Normally the weather holds until you reach the first tunnel (Lo Prado), and everyone comes out, suits up and holds on for dear, freezing life on a very fast downhill over the valley, and where the geniuses who put together the ride put a flood light on the right side as you’re coming down, so you are blinded by it and cannot see once you get past it. This year it was strangely warmer when we got to the end of the first tunnel. I just put on the windproof fleeceish things, gloves and shoecovers.
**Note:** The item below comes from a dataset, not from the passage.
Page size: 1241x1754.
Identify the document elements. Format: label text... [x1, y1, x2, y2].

We later found out why it was so warm, as the humidity levels had risen, and there was a very dense fog from after the second tunnel to quite a big past Casablanca, and again at Lo Vasquez itself. If it had continued much longer I might have gotten wet through the fleecey thing. Mist collected on our sleeves like a dusting of snow. This is the first year I’ve gone without a windbreaker. I might go back to that next year, or at least have one on hand.
When we got to Valparaíso, we headed straight to the bus station, each bought a small can of potato chips (craving salt) and some water, were horribly mistreated by a malas pulgas (evil-mooded, easily upset) busdriver who was flying without his assistant that day, and fell asleep on the bus for the long ride home. Since the highway is closed, the bus takes another route back and it’s long enough for a decent nap (usually 1.5 hours, with this route more like 3)
So lessons learned:
No chamois-less bike tights
Think about bringing a windbreaker
Preheat thermos before pouring in coffee
oh, and the best one: do some training before you go. Seriously, I’m not getting any younger here!
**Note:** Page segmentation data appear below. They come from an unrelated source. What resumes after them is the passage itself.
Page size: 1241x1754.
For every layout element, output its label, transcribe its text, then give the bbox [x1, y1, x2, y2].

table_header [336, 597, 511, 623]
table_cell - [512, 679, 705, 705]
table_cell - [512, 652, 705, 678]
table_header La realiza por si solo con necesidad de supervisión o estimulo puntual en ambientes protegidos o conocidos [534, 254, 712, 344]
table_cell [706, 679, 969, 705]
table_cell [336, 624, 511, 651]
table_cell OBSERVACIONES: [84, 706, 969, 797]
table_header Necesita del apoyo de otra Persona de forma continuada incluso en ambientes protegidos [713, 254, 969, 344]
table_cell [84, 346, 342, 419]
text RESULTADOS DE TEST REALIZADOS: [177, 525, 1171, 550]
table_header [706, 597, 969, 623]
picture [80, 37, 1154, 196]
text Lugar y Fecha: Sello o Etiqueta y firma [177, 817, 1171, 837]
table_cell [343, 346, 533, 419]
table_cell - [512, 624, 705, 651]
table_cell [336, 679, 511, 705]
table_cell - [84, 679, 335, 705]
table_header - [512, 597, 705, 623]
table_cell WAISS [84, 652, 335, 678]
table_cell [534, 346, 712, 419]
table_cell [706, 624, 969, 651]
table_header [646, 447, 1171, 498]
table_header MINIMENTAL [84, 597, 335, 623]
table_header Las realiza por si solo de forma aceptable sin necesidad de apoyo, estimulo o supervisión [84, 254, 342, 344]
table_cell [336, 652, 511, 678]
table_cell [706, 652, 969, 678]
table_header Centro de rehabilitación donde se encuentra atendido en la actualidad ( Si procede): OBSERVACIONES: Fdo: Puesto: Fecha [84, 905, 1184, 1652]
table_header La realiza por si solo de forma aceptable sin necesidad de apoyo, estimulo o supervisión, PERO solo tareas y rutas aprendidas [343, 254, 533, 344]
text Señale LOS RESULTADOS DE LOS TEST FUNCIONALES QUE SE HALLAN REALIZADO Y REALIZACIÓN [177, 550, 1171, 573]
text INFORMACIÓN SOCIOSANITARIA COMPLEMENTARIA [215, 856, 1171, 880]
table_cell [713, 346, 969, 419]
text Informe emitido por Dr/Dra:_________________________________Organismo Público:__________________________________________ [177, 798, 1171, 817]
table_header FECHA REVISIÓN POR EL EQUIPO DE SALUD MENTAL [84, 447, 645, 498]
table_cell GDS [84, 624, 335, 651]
Stuff I wish everyone had:
-Lights, for the love of God, I cannot see you if you are not illuminated. I don’t know how many pedestrians were almost hit on this journey. Cyclists also need to have lights. or a glow stick. Glowy bracelets are less than a quarter en route (100 pesos)
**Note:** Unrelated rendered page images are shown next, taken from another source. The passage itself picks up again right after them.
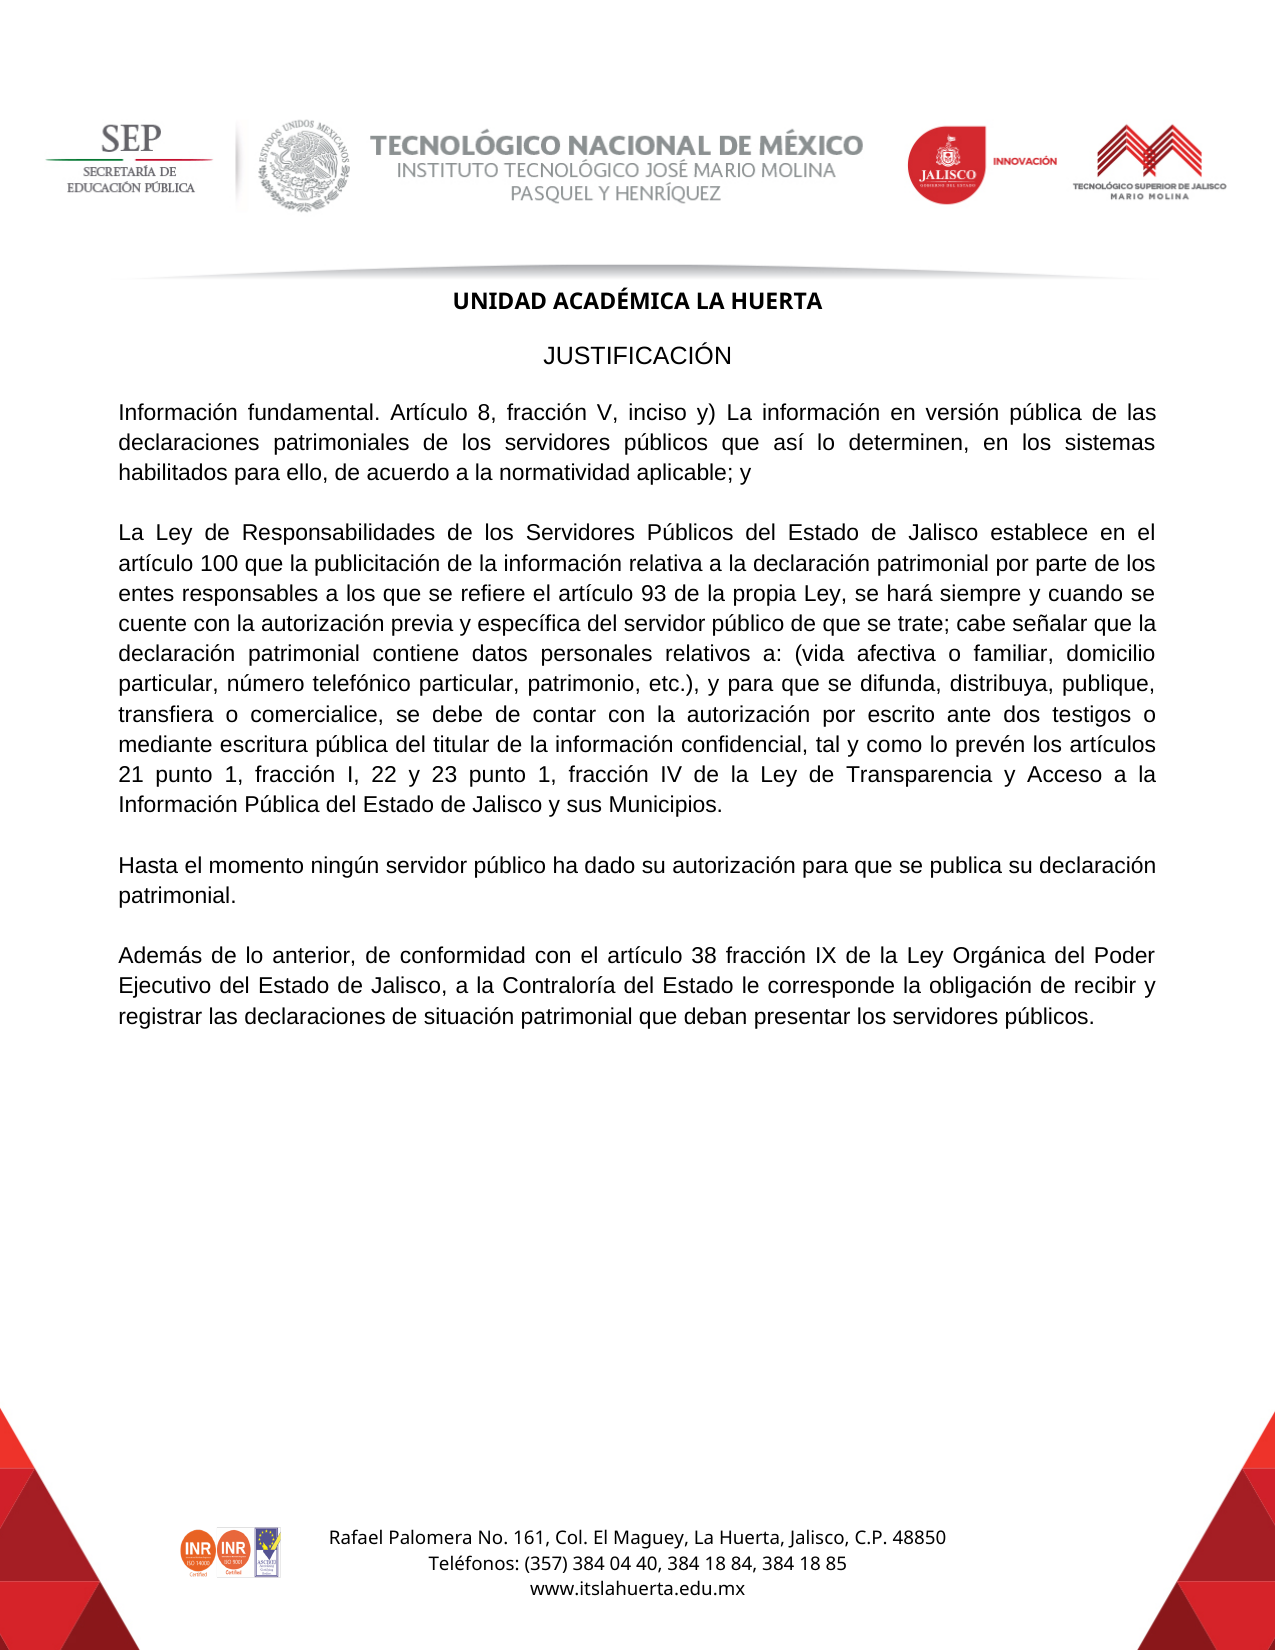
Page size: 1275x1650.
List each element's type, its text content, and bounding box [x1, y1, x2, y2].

picture [0, 1393, 1275, 1650]
text Además de lo anterior, de conformidad con el artículo 38 fracción IX de la Ley Orgánica del Poder Ejecutivo del Estado de Jalisco, a la Contraloría del Estado le corresponde la obligación de recibir y registrar las declaraciones de situación patrimonial que deban presentar los servidores públicos. [118, 942, 1157, 1029]
picture [14, 81, 1260, 300]
text Información fundamental. Artículo 8, fracción V, inciso y) La información en versión pública de las declaraciones patrimoniales de los servidores públicos que así lo determinen, en los sistemas habilitados para ello, de acuerdo a la normatividad aplicable; y [118, 398, 1157, 485]
text JUSTIFICACIÓN [118, 341, 1157, 370]
text Hasta el momento ningún servidor público ha dado su autorización para que se publica su declaración patrimonial. [118, 852, 1157, 908]
text La Ley de Responsabilidades de los Servidores Públicos del Estado de Jalisco establece en el artículo 100 que la publicitación de la información relativa a la declaración patrimonial por parte de los entes responsables a los que se refiere el artículo 93 de la propia Ley, se hará siempre y cuando se cuente con la autorización previa y específica del servidor público de que se trate; cabe señalar que la declaración patrimonial contiene datos personales relativos a: (vida afectiva o familiar, domicilio particular, número telefónico particular, patrimonio, etc.), y para que se difunda, distribuya, publique, transfiera o comercialice, se debe de contar con la autorización por escrito ante dos testigos o mediante escritura pública del titular de la información confidencial, tal y como lo prevén los artículos 21 punto 1, fracción I, 22 y 23 punto 1, fracción IV de la Ley de Transparencia y Acceso a la Información Pública del Estado de Jalisco y sus Municipios. [118, 519, 1157, 818]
-the sense not to wear jeans. This doesn’t impact my comfort, but it definitley impacts yours. Use some sense!
Stuff I wish no one had:
-Audible music, or at least ugly audible music. Though these people tend not to pedal very fast, so you can get past them easily.
Oh, and if you’re late to the party, this is what I’m talking about.
I've never done the bike trip, but I always ended up busing it to Valpo on that day randomly and watching as the bikers, and sometimes walkers, moved faster than my bus.